Climate Matters in the Newsroom Training at SEJ Conference October 3

Climate Communication will be hosting a full day Climate Matters in the Newsroom workshop at the Society of Environmental Journalists’ annual conference in Flint, MI on October 3, 2018.

Telling Climate Change Stories that Matter: From Impacts to Solutions
Extreme weather. Economic losses. Threats to food and water. Americans are feeling the impact of climate change on their health, safety, and wallets, but most don’t realize it. You will leave this workshop better able to report locally relevant stories. We will address the hottest topics in climate research, impacts and solutions, as well as audience interest and journalistic challenges. You’ll get access to National Science Foundation-funded localized climate reporting resources, including ready-to-use graphics.

Speakers Include:

  • Michael Mann, Penn State University, on the latest in climate science
  • Chuck Kutscher, Renewable and Sustainable Energy Institute*, on clean energy solutions
  • Edward Maibach, Center for Climate Change Communication at George Mason University, on public and journalists’ (including SEJ members) opinions on climate change
  • Bernadette Placky, Climate Central, introducing free, localized climate reporting resources
  • Susan Hassol, Climate Communication, on best practices in climate communication
  • Jeff Burnside, past SEJ President and independent journalist, on local climate reporting
  • Meera Subramanian, independent journalist, on local climate reporting
  • Nancy Gaarder, Omaha World-Herald, and Paul Gross, WDIV-TV, on local climate reporting
    *A joint institute between the University of Colorado-Boulder and the National Renewable Energy Laboratory

The workshop is open to 10 SEJ members, and 10 Climate Matters in the Newsroom Fellows (fellowship includes one year membership to SEJ and an expenses paid trip to the SEJ conference). For more information email alison@climatecommunication.org.

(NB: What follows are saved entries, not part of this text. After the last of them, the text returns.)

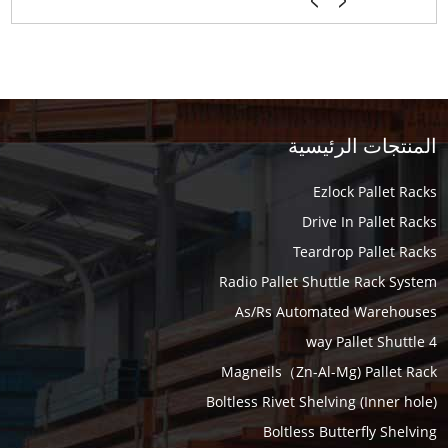
المنتجات الرئيسية
Ezlock Pallet Racks
Drive In Pallet Racks
Teardrop Pallet Racks
Radio Pallet Shuttle Rack System
As/Rs Automated Warehouses
4 way Pallet Shuttle
Magneils（Zn-Al-Mg) Pallet Rack
Boltless Rivet Shelving (Inner hole)
Boltless Butterfly Shelving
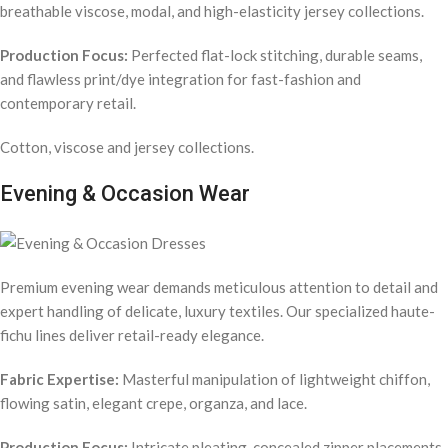
breathable viscose, modal, and high-elasticity jersey collections.
Production Focus:
Perfected flat-lock stitching, durable seams,
and flawless print/dye integration for fast-fashion and
contemporary retail.
Cotton, viscose and jersey collections.
Evening & Occasion Wear
Premium evening wear demands meticulous attention to detail and
expert handling of delicate, luxury textiles. Our specialized haute-
fichu lines deliver retail-ready elegance.
Fabric Expertise:
Masterful manipulation of lightweight chiffon,
flowing satin, elegant crepe, organza, and lace.
Production Focus:
Intricate pleating, concealed zipper placements,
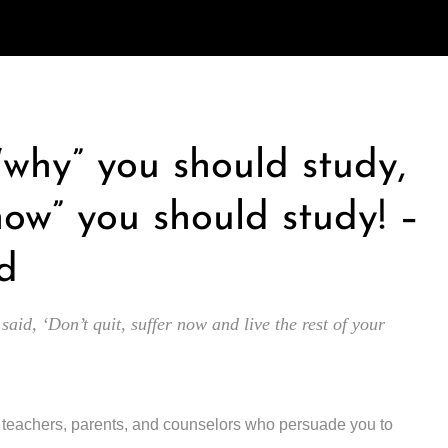
 “why” you should study,
how” you should study! –
d
 said, ‘Don’t quit, suffer now and live the rest of your
y teachers, parents, and counselors who persuade you to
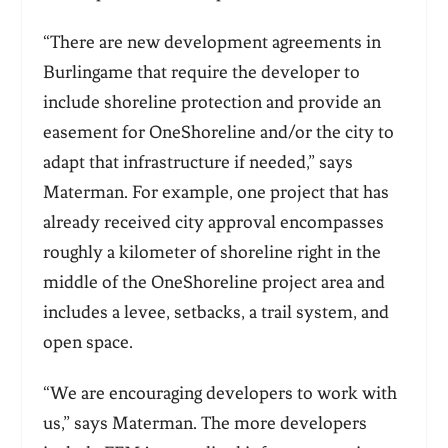
“There are new development agreements in
Burlingame that require the developer to
include shoreline protection and provide an
easement for OneShoreline and/or the city to
adapt that infrastructure if needed,” says
Materman. For example, one project that has
already received city approval encompasses
roughly a kilometer of shoreline right in the
middle of the OneShoreline project area and
includes a levee, setbacks, a trail system, and
open space.
“We are encouraging developers to work with
us,” says Materman. The more developers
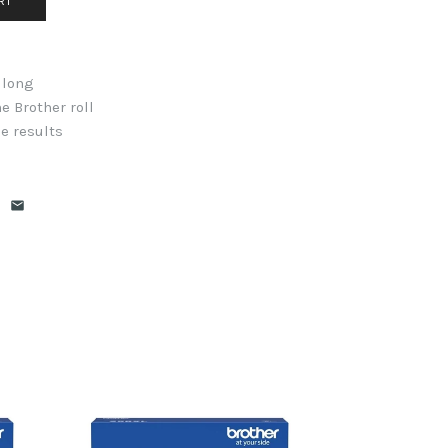
 long
e Brother roll
e results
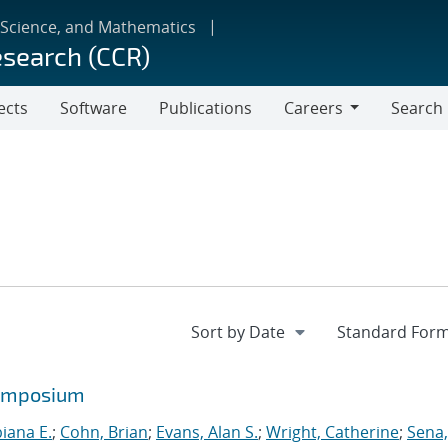
 Science, and Mathematics
esearch (CCR)
ects
Software
Publications
Careers
Search
Careers
symposium
biana E.
;
Cohn, Brian
;
Evans, Alan S.
;
Wright, Catherine
;
Sena,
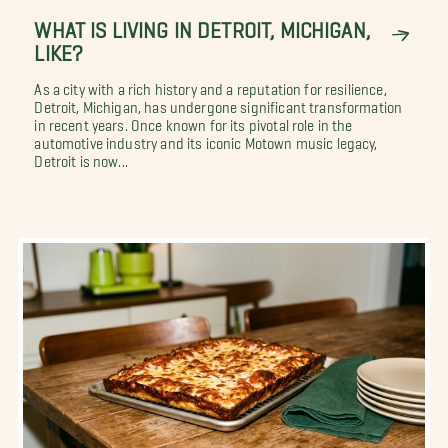
WHAT IS LIVING IN DETROIT, MICHIGAN,
LIKE?
As a city with a rich history and a reputation for resilience,
Detroit, Michigan, has undergone significant transformation
in recent years. Once known for its pivotal role in the
automotive industry and its iconic Motown music legacy,
Detroit is now...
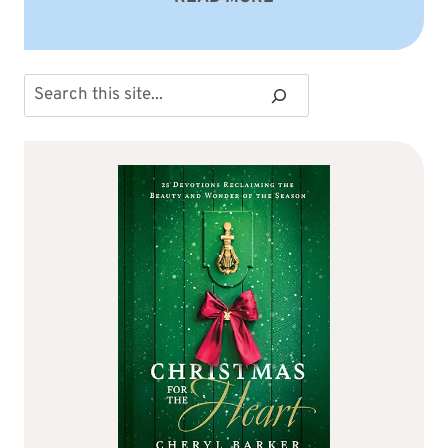
Search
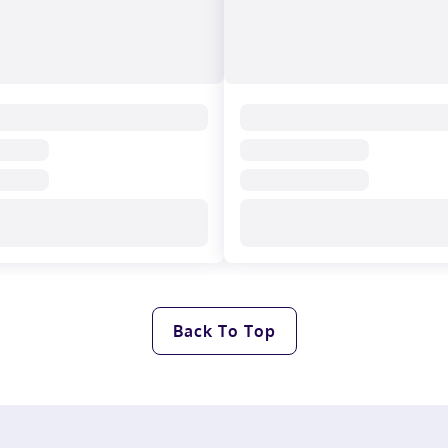
Back To Top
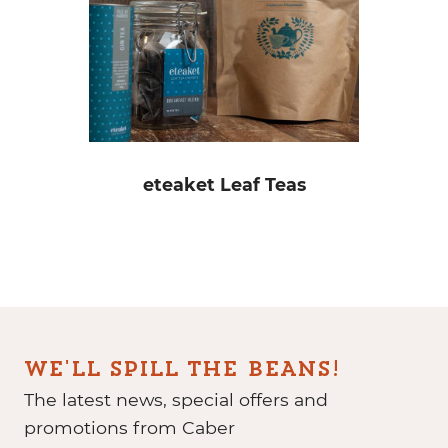
eteaket Leaf Teas
WE'LL SPILL THE BEANS!
The latest news, special offers and
promotions from Caber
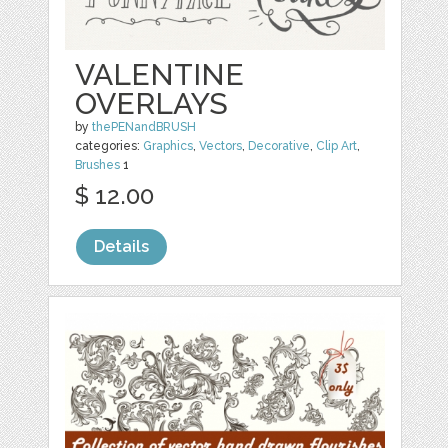
VALENTINE
OVERLAYS
by
thePENandBRUSH
categories:
Graphics
,
Vectors
,
Decorative
,
Clip Art
,
Brushes
1
$ 12.00
Details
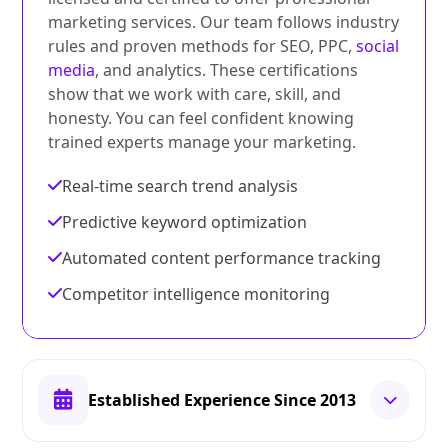
marketing services. Our team follows industry
rules and proven methods for SEO, PPC,
social
media
, and analytics. These certifications
show that we work with care, skill, and
honesty. You can feel confident knowing
trained experts manage your marketing.
Real-time search trend analysis
Predictive keyword optimization
Automated content performance tracking
Competitor intelligence monitoring
Established Experience Since 2013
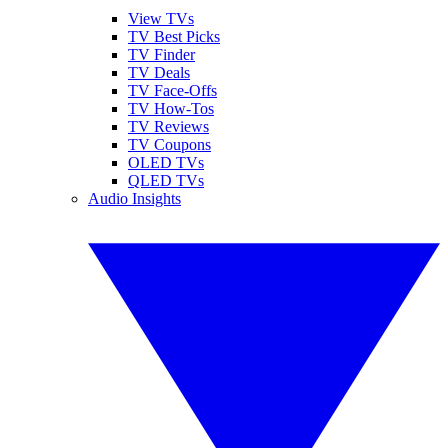
View TVs
TV Best Picks
TV Finder
TV Deals
TV Face-Offs
TV How-Tos
TV Reviews
TV Coupons
OLED TVs
QLED TVs
Audio Insights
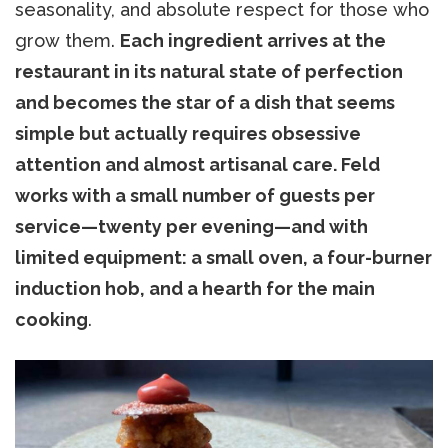
seasonality, and absolute respect for those who
grow them.
Each ingredient arrives at the
restaurant in its natural state of perfection
and becomes the star of a dish that seems
simple but actually requires obsessive
attention and almost artisanal care. Feld
works with a small number of guests per
service—twenty per evening—and with
limited equipment: a small oven, a four-burner
induction hob, and a hearth for the main
cooking
.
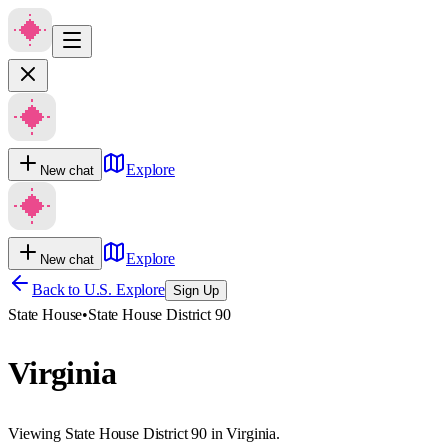
Explore
New chat
Explore
New chat
Back to U.S. Explore
Sign Up
State House
•
State House District 90
Virginia
Viewing State House District 90 in Virginia.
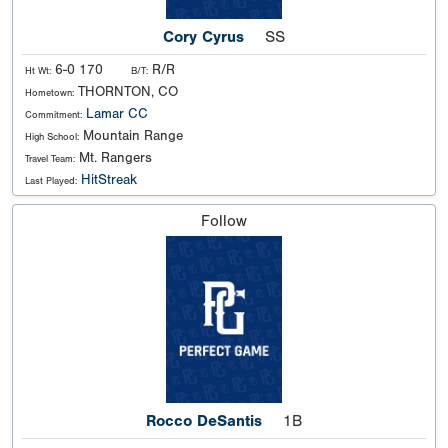
Cory Cyrus
SS
6-0 170
R/R
Ht Wt:
B/T:
THORNTON, CO
Hometown:
Lamar CC
Commitment:
Mountain Range
High School:
Mt. Rangers
Travel Team:
HitStreak
Last Played:
Follow
Rocco DeSantis
1B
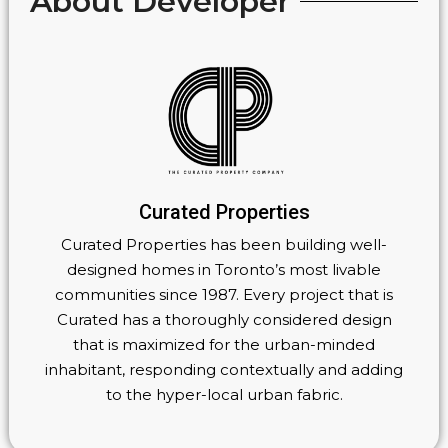
About Developer
Curated Properties
Curated Properties has been building well-
designed homes in Toronto’s most livable
communities since 1987. Every project that is
Curated has a thoroughly considered design
that is maximized for the urban-minded
inhabitant, responding contextually and adding
to the hyper-local urban fabric.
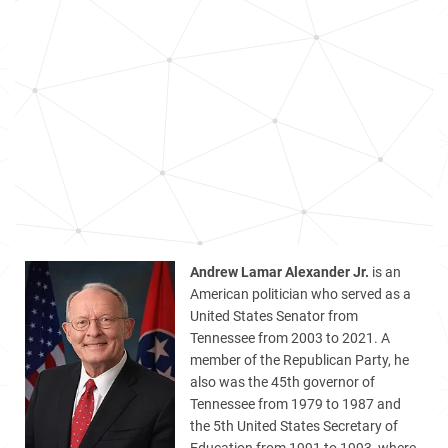
Andrew Lamar Alexander Jr.
is an
American politician who served as a
United States Senator from
Tennessee from 2003 to 2021. A
member of the Republican Party, he
also was the 45th governor of
Tennessee from 1979 to 1987 and
the 5th United States Secretary of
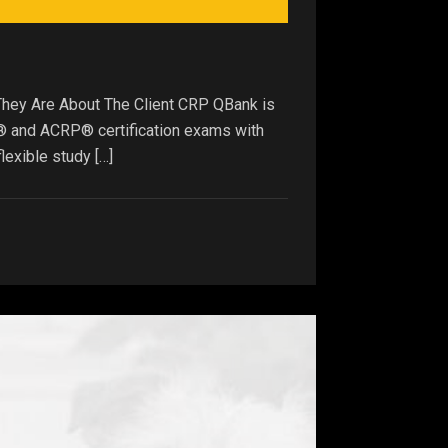
They Are About The Client CRP QBank is
P® and ACRP® certification exams with
lexible study […]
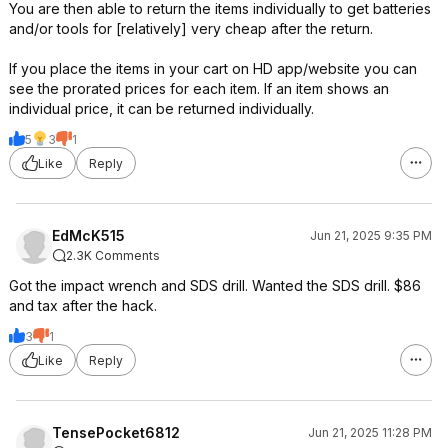
You are then able to return the items individually to get batteries
and/or tools for [relatively] very cheap after the return.
If you place the items in your cart on HD app/website you can
see the prorated prices for each item. If an item shows an
individual price, it can be returned individually.
5
3
1
Like
Reply
EdMcK515
Jun 21, 2025 9:35 PM
2.3K Comments
Got the impact wrench and SDS drill. Wanted the SDS drill. $86
and tax after the hack.
3
1
Like
Reply
TensePocket6812
Jun 21, 2025 11:28 PM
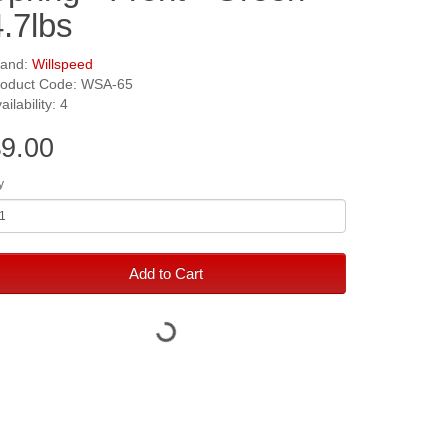
4.7lbs
rand:
Willspeed
roduct Code: WSA-65
ailability: 4
9.00
y
Add to Cart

Climate Matters in the Newsroom is an NSF-funded collaboration between George Mason University, Climate Central, Climate Communication, NASA, NOAA, Society of Environmental Journalists, National Association of Black Journalists, National Association of Hispanic Journalists, Radio Television Digital News Association, and Carole Kneeland Project — the aim of which is to enable local, science-based, reporting on climate change.